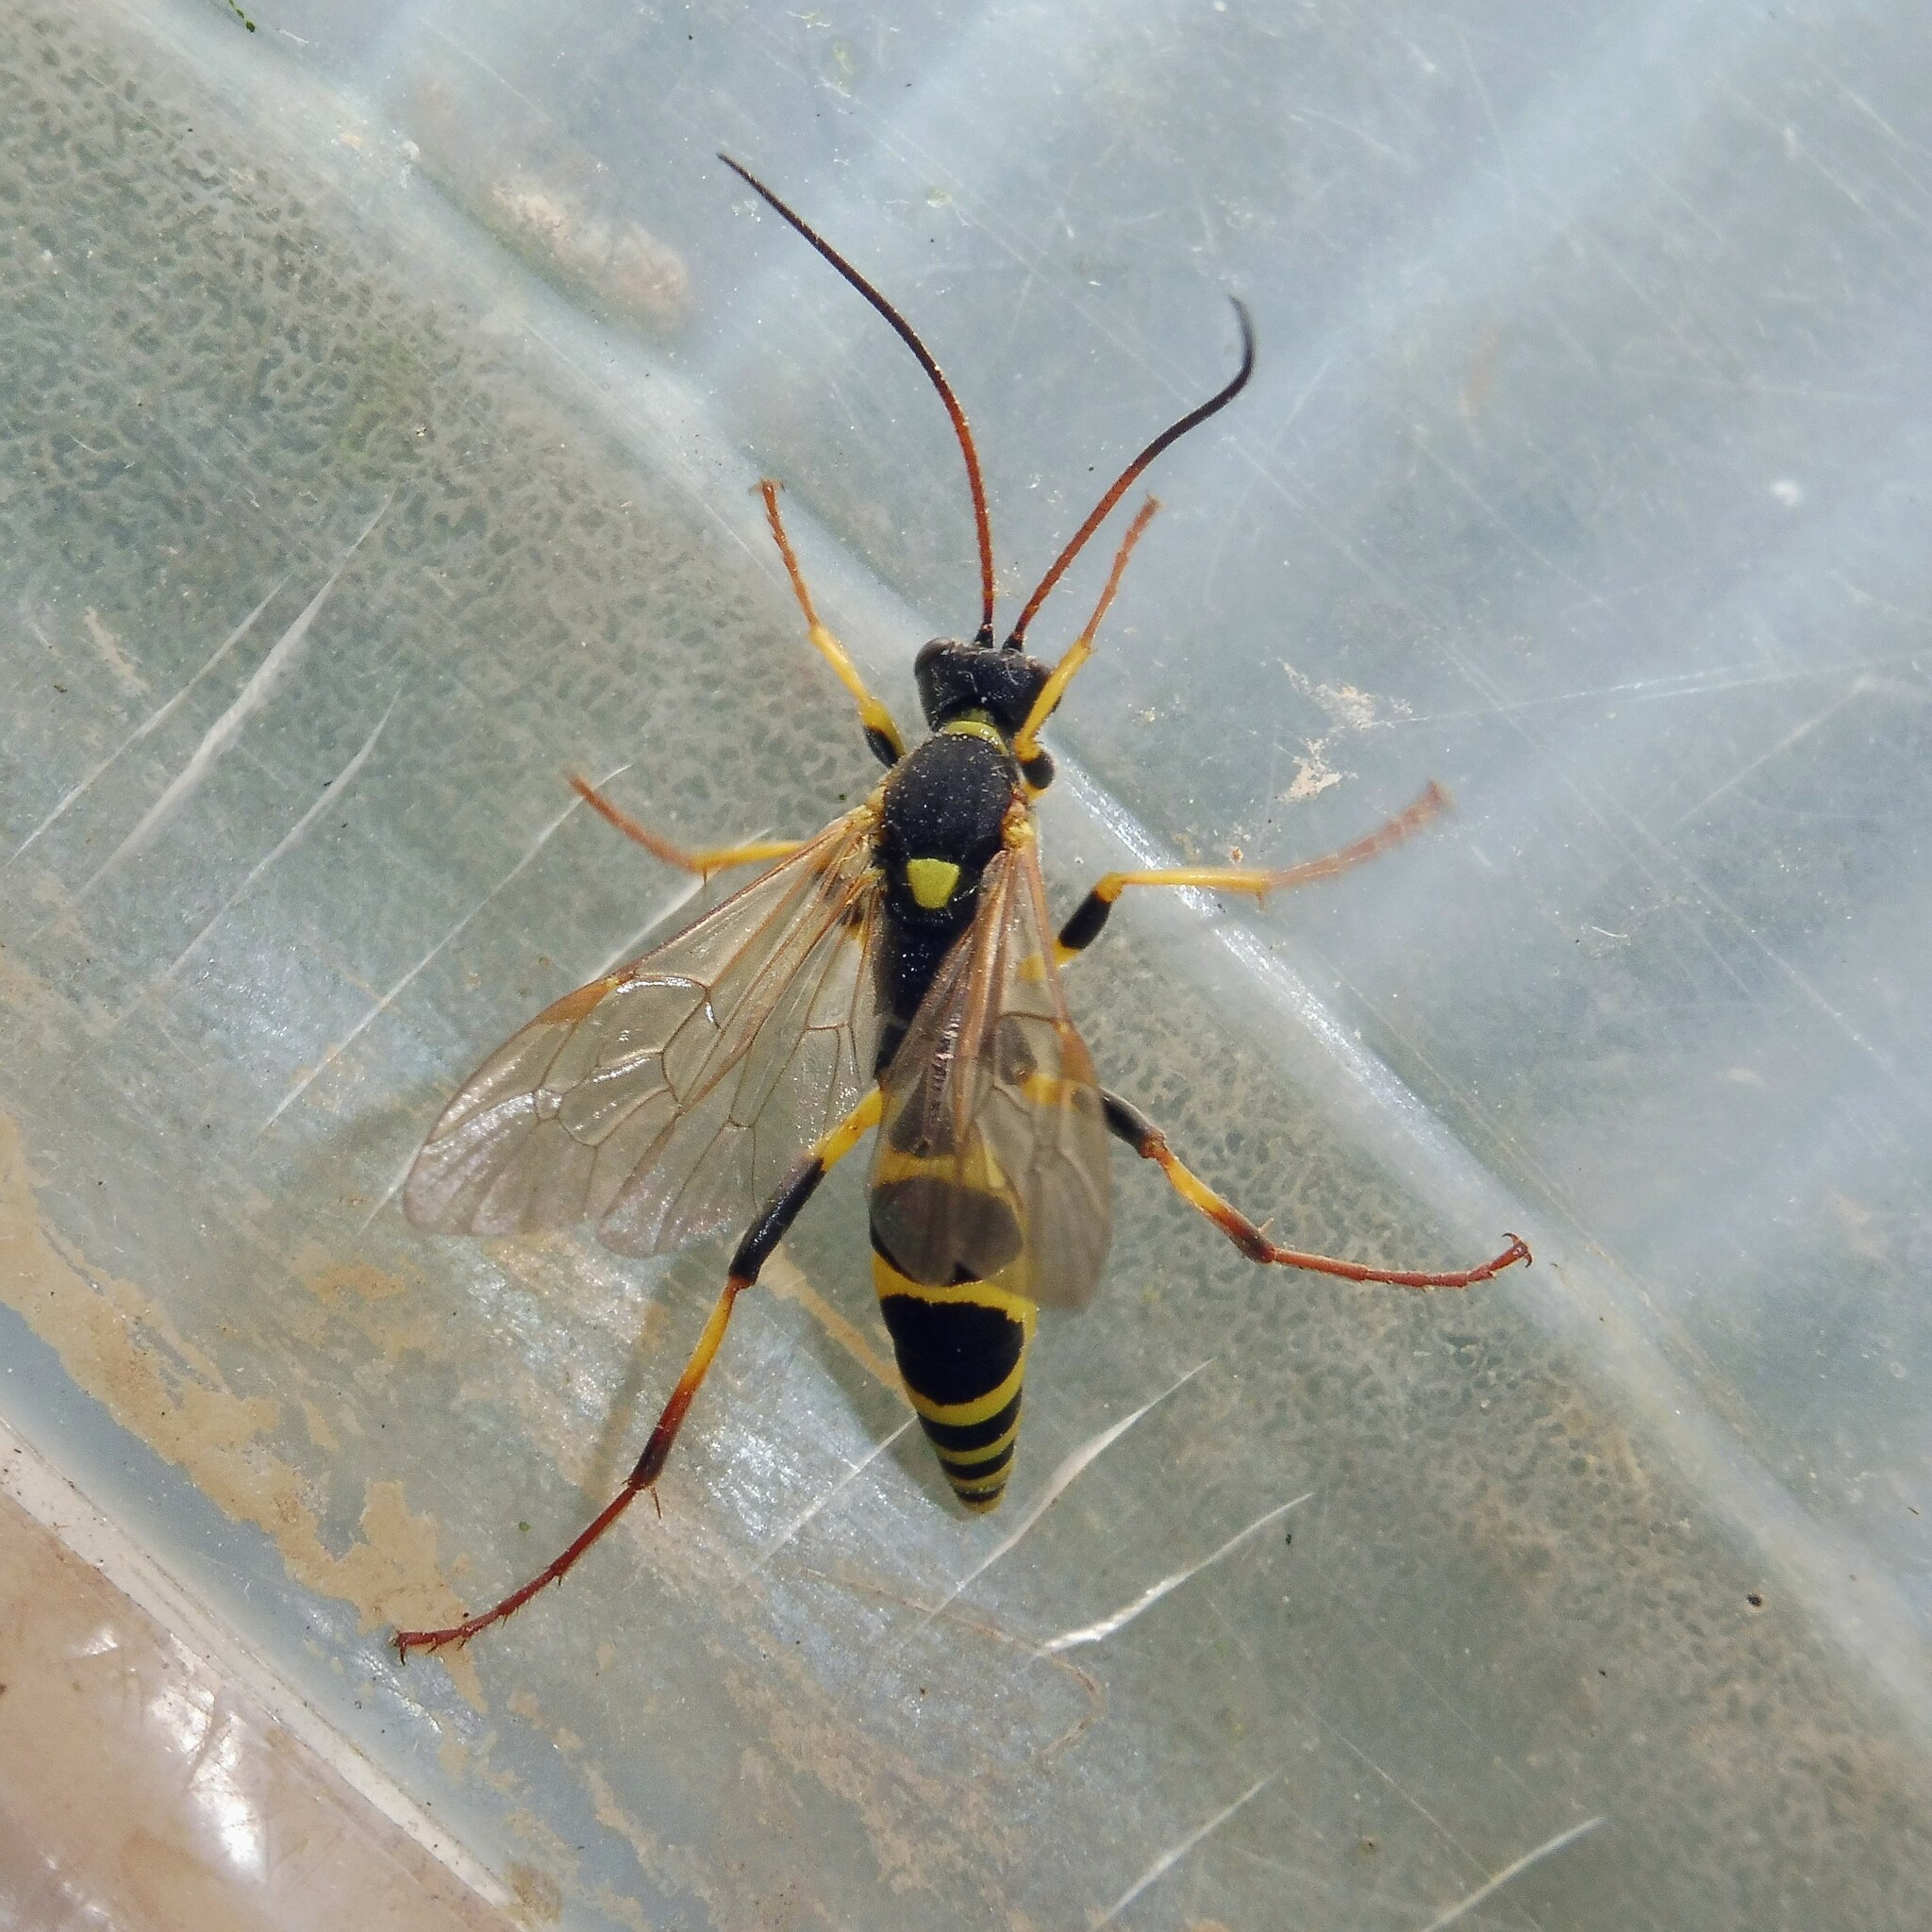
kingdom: Animalia
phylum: Arthropoda
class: Insecta
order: Hymenoptera
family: Ichneumonidae
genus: Amblyteles
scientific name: Amblyteles armatorius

• YOUR INSTRUCTIONS
Convert the lines of the records into a Markdown table with the columns Row and Line, numbering each row and skipping any blank lines. Leave the picture placeholders out of the table.

• TASK OUTPUT
| Row | Line |
|---|---|
| 1 | kingdom: Animalia |
| 2 | phylum: Arthropoda |
| 3 | class: Insecta |
| 4 | order: Hymenoptera |
| 5 | family: Ichneumonidae |
| 6 | genus: Amblyteles |
| 7 | scientific name: Amblyteles armatorius |